_Текст для разбора_
——
В тот же день получен Бабаевым новый и очень грозный ультиматум от Одарюка: «В 24 часа казакам сдать оружие, а нет, — в станицу вышлют карательный отряд с броневиками и бронепоездами». Тон ультиматума был слишком определенный, чтобы его не учесть. События же в некоторых станицах говорили о предстоящей близкой кровавой развязке. Карательный отряд с бронепоездом, подойдя к станице Новопокровской, обстрелял ее артиллерийским огнем и принудил казаков разоружиться. Многие казаки этой станицы прибыли в Кавказскую и просили немедленной помощи. То же произошло и со станицей Архангельской, где был расстрелян почетный казак и брошен в свалочное место.
К нам во двор въехали три казака станицы Темижбекс-кой. Их кони в поту, в грязи. Все три казака при винтовках. Приказный Авильцев 5-й сотни, который не раз бывал ординарцем при мне в Турции, доложил, что в станицу прибыл бронепоезд с карательным отрядом и разоружил ее. Все оружие уже снесено казаками в станичное правление, его приказано ночью отправить в Романовский. Их прислал сюда за помощью станичный комиссар, бывший урядник Конвоя Его Величества и, в доказательство верности, прислал делегатом своего младшего брата, который мне и представился с Авильцсвым.
Тучи сгущались. Над некоторыми станицами уже разразилась гроза. Надо было спасать положение или положить оружие. Последнего мы совершенно не желали делать. Оставалось — ВЗЯТЬСЯ ЗА ШАШКИ...
——
_Извлечённые записи_

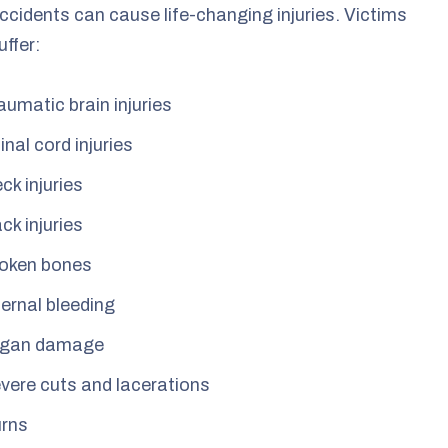
ccidents can cause life-changing injuries. Victims
uffer:
aumatic brain injuries
inal cord injuries
ck injuries
ck injuries
oken bones
ternal bleeding
gan damage
vere cuts and lacerations
rns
——
_Задание_
Процитируйте из текста для разбора кусок от слов «К нам во двор» до слов «представился с Авильцсвым.» включительно.

_Ответ_
К нам во двор въехали три казака станицы Темижбекс-кой. Их кони в поту, в грязи. Все три казака при винтовках. Приказный Авильцев 5-й сотни, который не раз бывал ординарцем при мне в Турции, доложил, что в станицу прибыл бронепоезд с карательным отрядом и разоружил ее. Все оружие уже снесено казаками в станичное правление, его приказано ночью отправить в Романовский. Их прислал сюда за помощью станичный комиссар, бывший урядник Конвоя Его Величества и, в доказательство верности, прислал делегатом своего младшего брата, который мне и представился с Авильцсвым.